JorgeCom a imposição da zona de amortecimento, o município de Apiaí poderá perder a administração de 32% do seu território, área vizinha do Parque Estadual Turístico do Alto Ribeira- PETAR-  pois, fica sob direção do Parque com a alegação de que isso poderá filtrar os impactos negativos de atividades que ocorrem nas proximidades, principalmente próxima ao local densamente ocupado.

Em nosso caso a área de produção agrícola do município, assim como locais onde existem minérios a serem explorados ficam prejudicados, vão depender de autorização do parque para todas as atividades.

Quem fez a denúncia das consequências e chamou a discussão sobre a zona de amortecimento, foi a Associação de Moradores do bairro Caximba, a moradora Elaine Almeida, presidente da entidade com Jose Luiz e Marlene, convidou os moradores do bairro e o presidente da Câmara vereador Jorge Pingas, para falar sobre o assunto e pedir apoio. Os moradores gostariam também de contar com o apoio do prefeito Luciano, pois, estão se mobilizando para ver se o prefeito encontra uma maneira, como via judicial, para impedir a implantação da zona de amortecimento que os limitará em suas atividades do dia a dia.
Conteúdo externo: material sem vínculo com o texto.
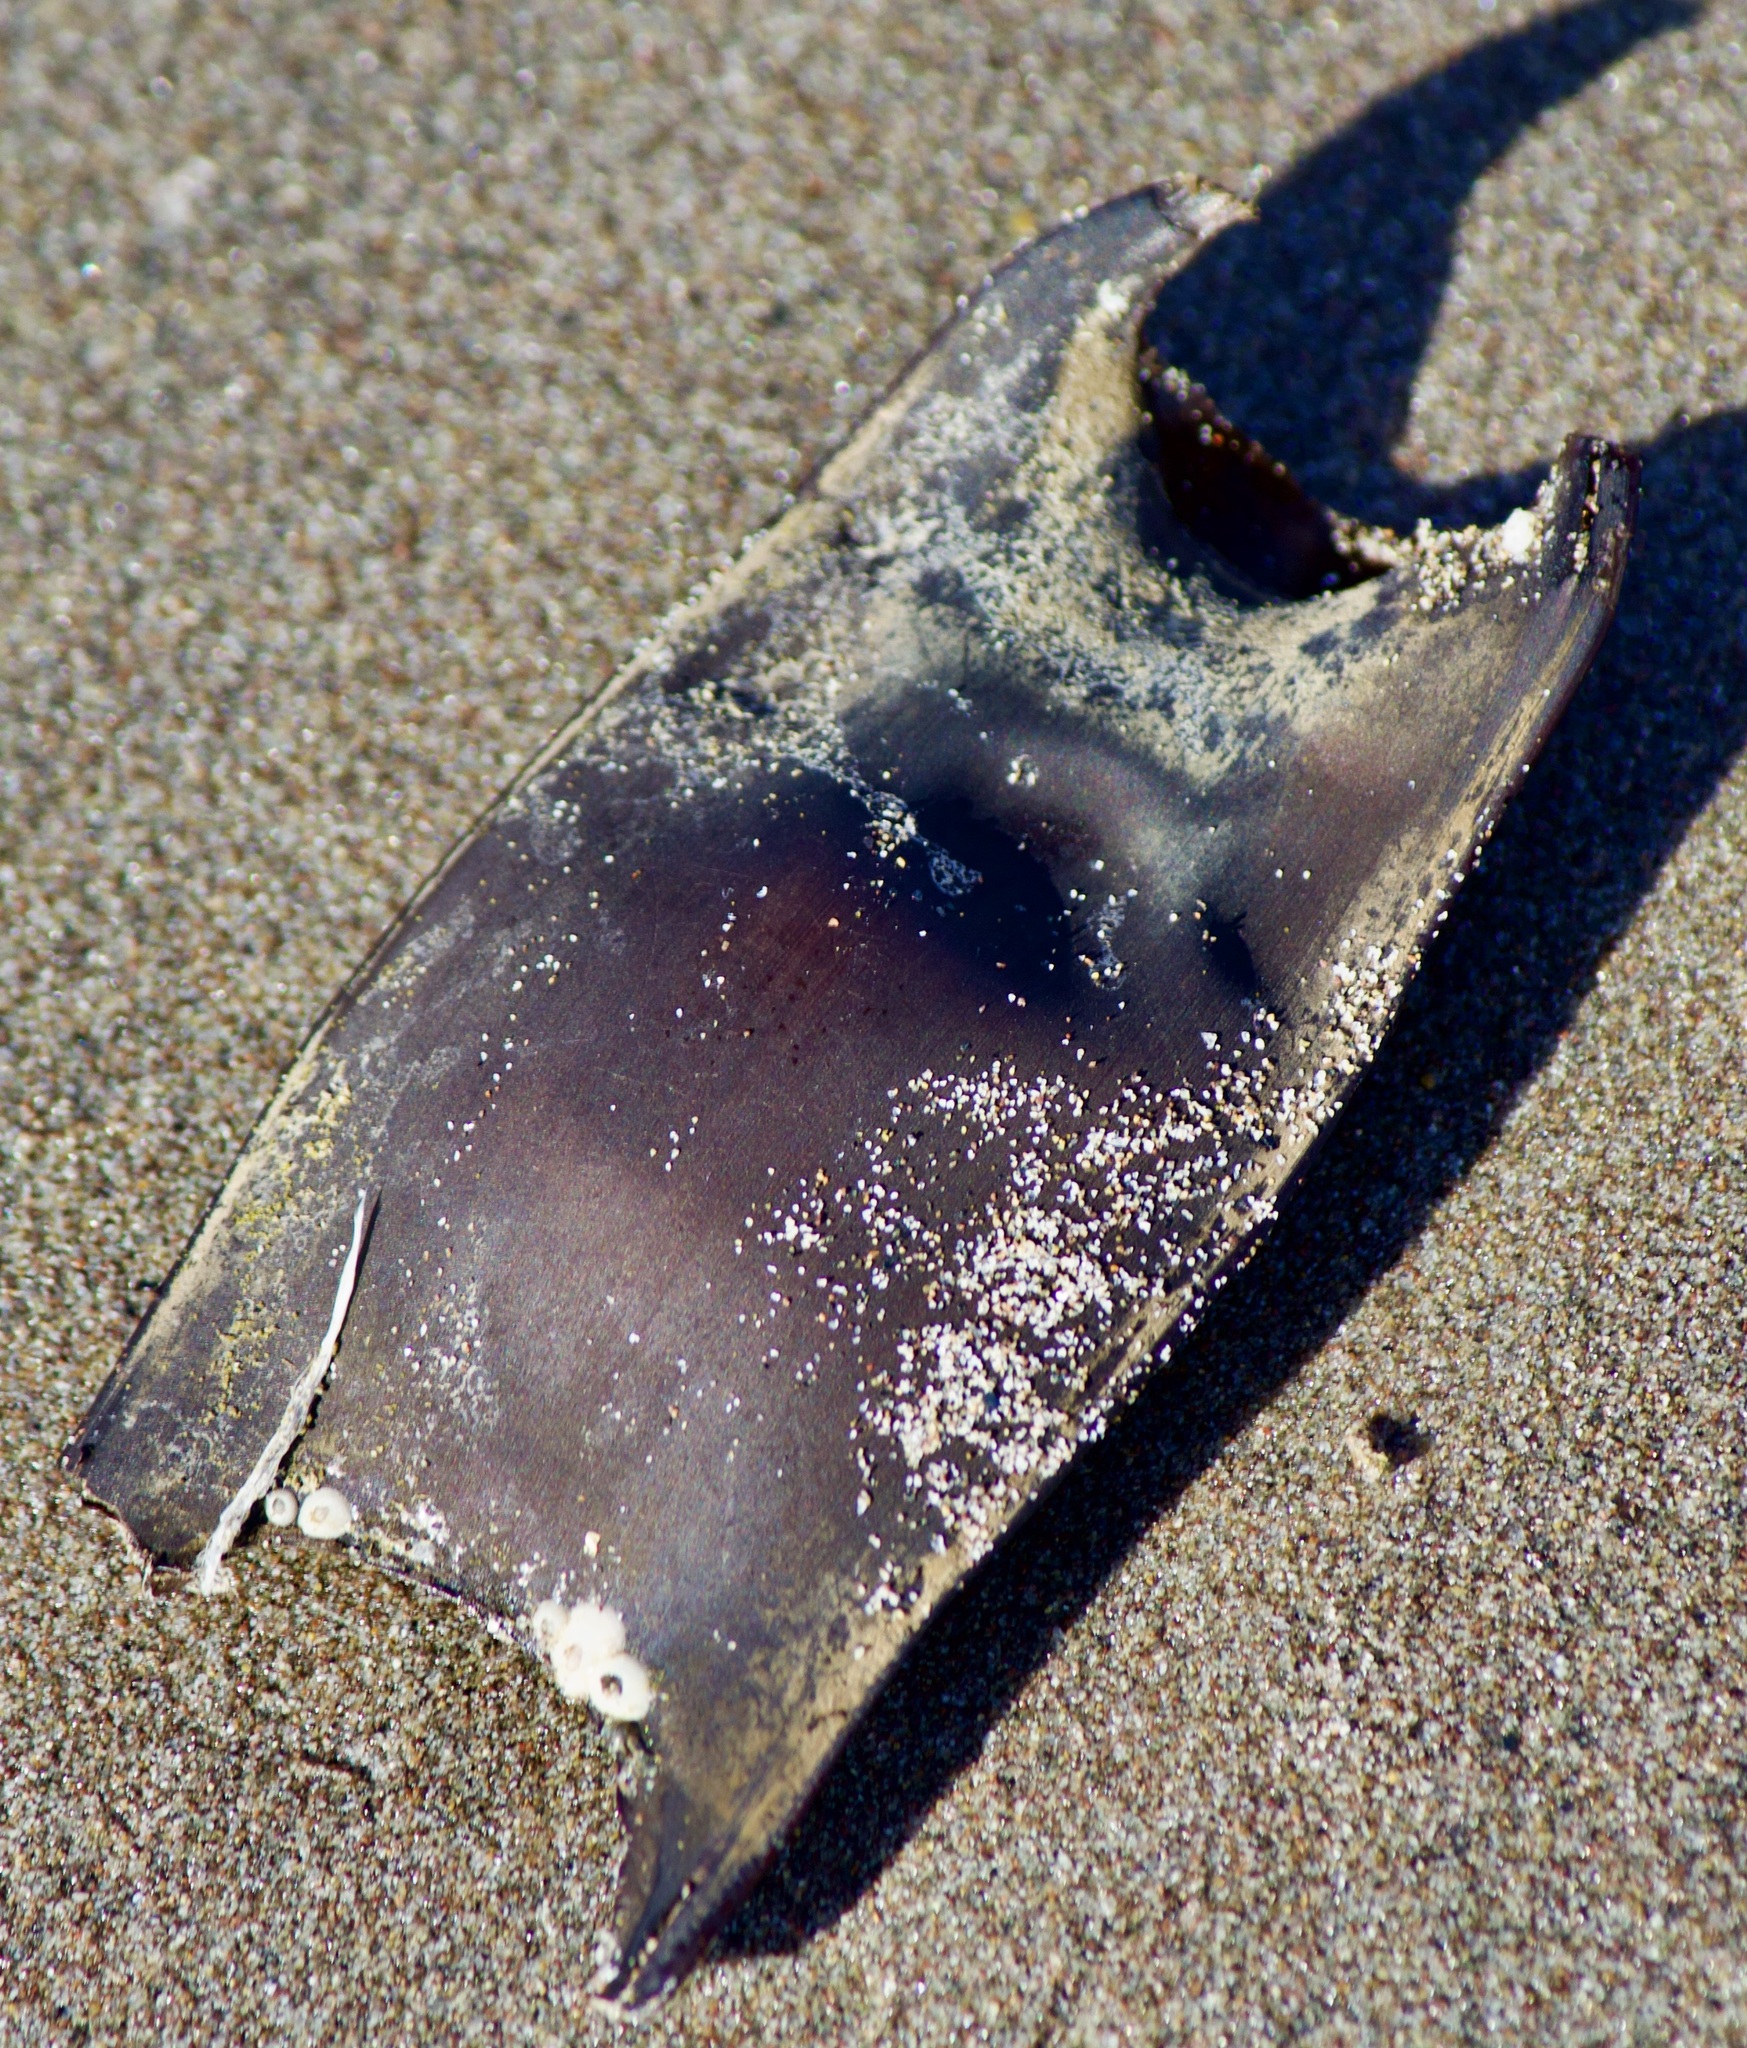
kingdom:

Em fevereiro de 2014 estiveram representantes do município no Colégio de Lideres da Assembleia Legislativa reclamando desse processo e pedindo apoio, a resolução sobre o assunto foi publicada em maio deste ano e não houve a audiência pública necessária para aprovação.

Foram feitas inúmeras reuniões mostrando a preocupação da população, na prática quem passa a administrar parte do território do município é a Fundação Florestal cuja liberação para atividades acontecerem pode levar alguns anos.

Jorge Pingas que vem articulando junto às lideranças políticas, sobre esse assunto desde 2010, inclusive contou com o apoio do deputado Edson Giriboni para que fossem feitas as audiências públicas, ao receber a reclamação a levou para o conselho de desenvolvimento rural, comentou: “… há necessidade de uma discussão mais ampla, não houve a audiência pública sobre o assunto, por isso, estamos promovendo o estudo jurídico para poder intervir, temos que abrir uma negociação com o governo, uma compensação como pagamento por serviços ambientais, apoio técnico e financeiro para mudarem a agricultura da convencional para orgânica. lembrando que não somos contra a preservação, mas, ela não pode prejudicar a população e provocar o êxodo rural, vamos estar junto ao conselho de desenvolvimento rural e as associações para lutarmos pela comunidade ser ouvida…”.